Modeling proton exchange membrane fuel cells with fib er-base d microporous layers

Microporous layers (MPLs) play a crucial role in improving water management in proton exchange membrane fuel cells (PEMFCs). Highly tunable electrospun carbon fibers offer a promising candidate for MPLs to facilitate two-phase water and gas transport in PEMFCs. In this work, we present a two-phase PEMFC model to investigate the mass transport characteristics with MPLs made of nano-/micro-fibers. Simulations were validated by the reported experimental results. It is revealed that the fiber-based MPLs (fMPLs) reduce the liquid water saturation at the cathode side due to the higher permeability, thus significantly reducing the oxygen transport resistance and resulting in superior cell performance than conventional MPLs (cMPLs) do.
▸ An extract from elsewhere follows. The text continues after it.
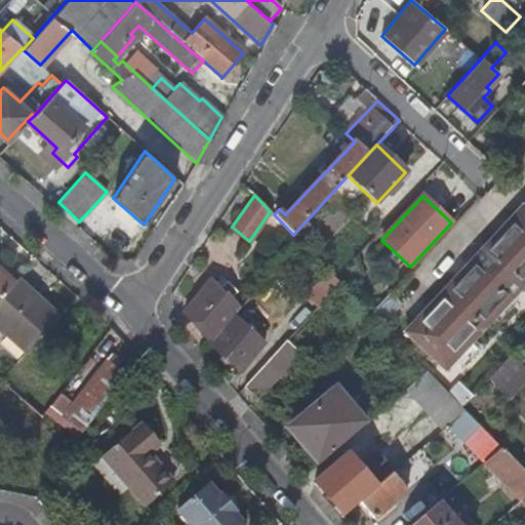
[(524,282),(524,207),(524,208),(407,334),(445,369),(524,282)]
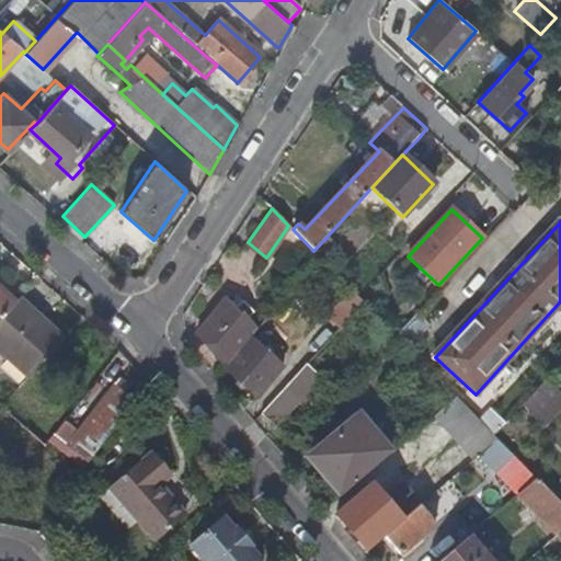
[(336,244),(328,236),(313,251),(317,254),(322,260),(336,244)]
Moreover, PEMFCs with fMPLs outperform those with cMPLs under a wide range of operating temperatures from 40 to 80 degrees C. In addition, our parametric study results suggest that fMPLs with a high porosity (> 0.5), a large fiber diameter (> 2 mu m), and a large contact angle (> 135 degrees) can effectively boost water drainage and gas transport, thereby considerably enhancing the PEMFC performance. This work provides insights into the two-phase transport behavior in PEMFCs with fMPLs, paving the way for design and development of novel MPLs for high-performance PEMFCs. (C) 2022 Elsevier Ltd. All rights reserved.

Automated summary

In this study, the mass transport characteristics of MPLs made of nano-/micro-fibers in PEMFCs were investigated using a model and simulations. The results showed that fiber-based MPLs can significantly reduce the oxygen transport resistance and improve cell performance. Parametric studies suggested that fiber-based MPLs with high porosity, large fiber diameter, and large contact angle can enhance water drainage and gas transport, thereby enhancing PEMFC performance.